Au Soudan, les richesses du sol ne profitent plus à la population mais alimentent directement un conflit sans fin. L'ONU dénonce une économie de guerre prospère qui prolonge les souffrances depuis plus de trois ans. Quelles ressources sont au cœur de ce système et comment y mettre fin ? La réponse pourrait surprendre...

Imaginez un pays riche en ressources naturelles où, au lieu de bénéficier à la population, ces trésors alimentent la machine de guerre et prolongent indéfiniment les souffrances. C’est la réalité alarmante que dépeint un récent rapport du Haut-Commissariat de l’ONU aux droits de l’Homme concernant le Soudan.

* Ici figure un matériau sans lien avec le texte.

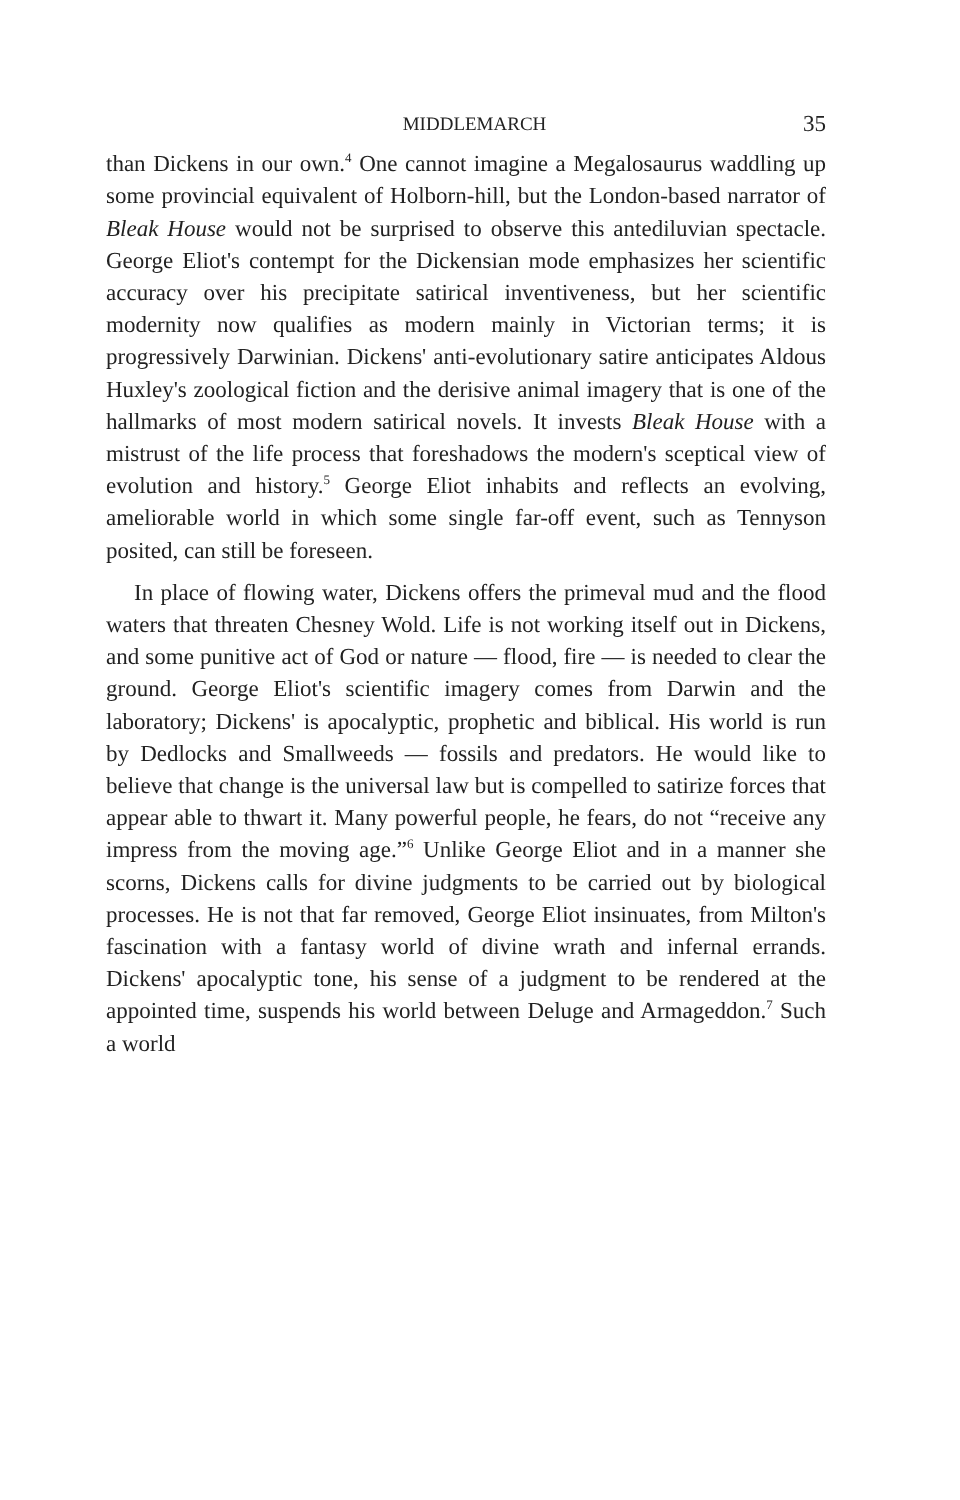MIDDLEMARCH 35
than Dickens in our own.<sup>4</sup> One cannot imagine a Megalosaurus waddling up some provincial equivalent of Holborn-hill, but the London-based narrator of Bleak House would not be surprised to observe this antediluvian spectacle. George Eliot's contempt for the Dickensian mode emphasizes her scientific accuracy over his precipitate satirical inventiveness, but her scientific modernity now qualifies as modern mainly in Victorian terms; it is progressively Darwinian. Dickens' anti-evolutionary satire anticipates Aldous Huxley's zoological fiction and the derisive animal imagery that is one of the hallmarks of most modern satirical novels. It invests Bleak House with a mistrust of the life process that foreshadows the modern's sceptical view of evolution and history.<sup>5</sup> George Eliot inhabits and reflects an evolving, ameliorable world in which some single far-off event, such as Tennyson posited, can still be foreseen.
In place of flowing water, Dickens offers the primeval mud and the flood waters that threaten Chesney Wold. Life is not working itself out in Dickens, and some punitive act of God or nature — flood, fire — is needed to clear the ground. George Eliot's scientific imagery comes from Darwin and the laboratory; Dickens' is apocalyptic, prophetic and biblical. His world is run by Dedlocks and Smallweeds — fossils and predators. He would like to believe that change is the universal law but is compelled to satirize forces that appear able to thwart it. Many powerful people, he fears, do not “receive any impress from the moving age.”<sup>6</sup> Unlike George Eliot and in a manner she scorns, Dickens calls for divine judgments to be carried out by biological processes. He is not that far removed, George Eliot insinuates, from Milton's fascination with a fantasy world of divine wrath and infernal errands. Dickens' apocalyptic tone, his sense of a judgment to be rendered at the appointed time, suspends his world between Deluge and Armageddon.<sup>7</sup> Such a world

Une économie de guerre qui entretient le chaos au Soudan

Depuis plus de trois ans, le Soudan est déchiré par un conflit armé entre l’armée régulière et les Forces de soutien rapide. Ce rapport met en lumière comment les acteurs du conflit tirent profit du contrôle des ressources pour financer leurs opérations, créant ainsi un système auto-entretenu particulièrement pernicieux.

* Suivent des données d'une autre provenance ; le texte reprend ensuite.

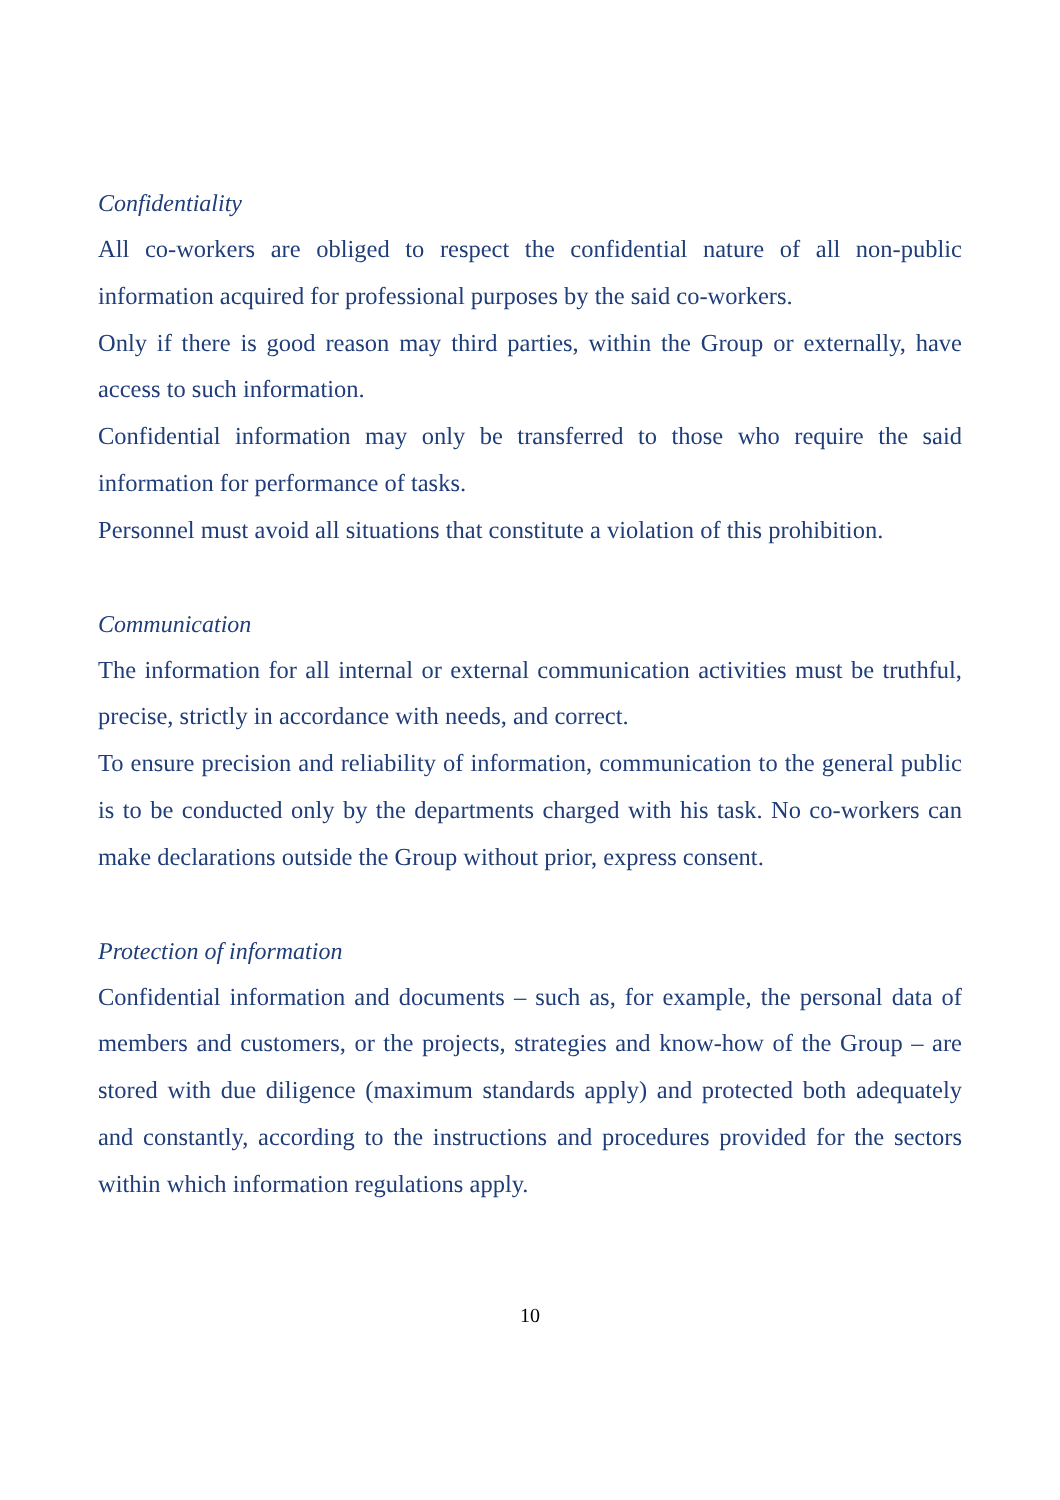Confidentiality
All co-workers are obliged to respect the confidential nature of all non-public information acquired for professional purposes by the said co-workers.
Only if there is good reason may third parties, within the Group or externally, have access to such information.
Confidential information may only be transferred to those who require the said information for performance of tasks.
Personnel must avoid all situations that constitute a violation of this prohibition.
Communication
The information for all internal or external communication activities must be truthful, precise, strictly in accordance with needs, and correct.
To ensure precision and reliability of information, communication to the general public is to be conducted only by the departments charged with his task. No co-workers can make declarations outside the Group without prior, express consent.
Protection of information
Confidential information and documents – such as, for example, the personal data of members and customers, or the projects, strategies and know-how of the Group – are stored with due diligence (maximum standards apply) and protected both adequately and constantly, according to the instructions and procedures provided for the sectors within which information regulations apply.
10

Les estimations font état de plus de 200 000 morts selon les organisations humanitaires. Derrière ces chiffres tragiques se cache une mécanique économique qui transforme les richesses du pays en carburant pour la violence.

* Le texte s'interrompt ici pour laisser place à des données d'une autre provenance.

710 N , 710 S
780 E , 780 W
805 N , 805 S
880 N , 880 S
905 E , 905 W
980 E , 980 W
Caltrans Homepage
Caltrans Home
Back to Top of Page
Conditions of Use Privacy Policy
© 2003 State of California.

Les richesses naturelles du Soudan devraient bénéficier à sa population. Malheureusement, elles affaiblissent aujourd’hui les droits humains et alimentent le conflit.

Le Haut-Commissaire de l’ONU aux droits de l’Homme, Volker Türk, a exprimé une profonde préoccupation face à cette situation. Selon lui, ces ressources causent douleur et souffrances à une échelle considérable au lieu d’apporter prospérité.

Les mécanismes d’une économie de guerre

Pour financer leurs opérations militaires, les belligérants s’appuient sur le contrôle des territoires, des routes commerciales et des ressources naturelles. Cette stratégie transforme progressivement le conflit en un système de plus en plus auto-entretenu.

Les parties au conflit exploitent différentes sources de revenus issues des zones qu’elles dominent. Ce contrôle leur permet de maintenir leurs capacités opérationnelles tout en privant la population des bénéfices habituels de ces ressources.

Cette dynamique crée un cercle vicieux où la poursuite des hostilités devient économiquement rentable pour ceux qui détiennent le pouvoir sur le terrain. Le rapport insiste sur le fait que cette économie de guerre contribue directement à la prolongation de la crise.

La gomme arabique : ressource stratégique au cœur des tensions

Parmi les ressources examinées par le rapport, la gomme arabique occupe une place particulière. Cette résine extraite de l’acacia est très utilisée dans l’industrie mondiale pour les boissons gazeuses, les confiseries et les cosmétiques.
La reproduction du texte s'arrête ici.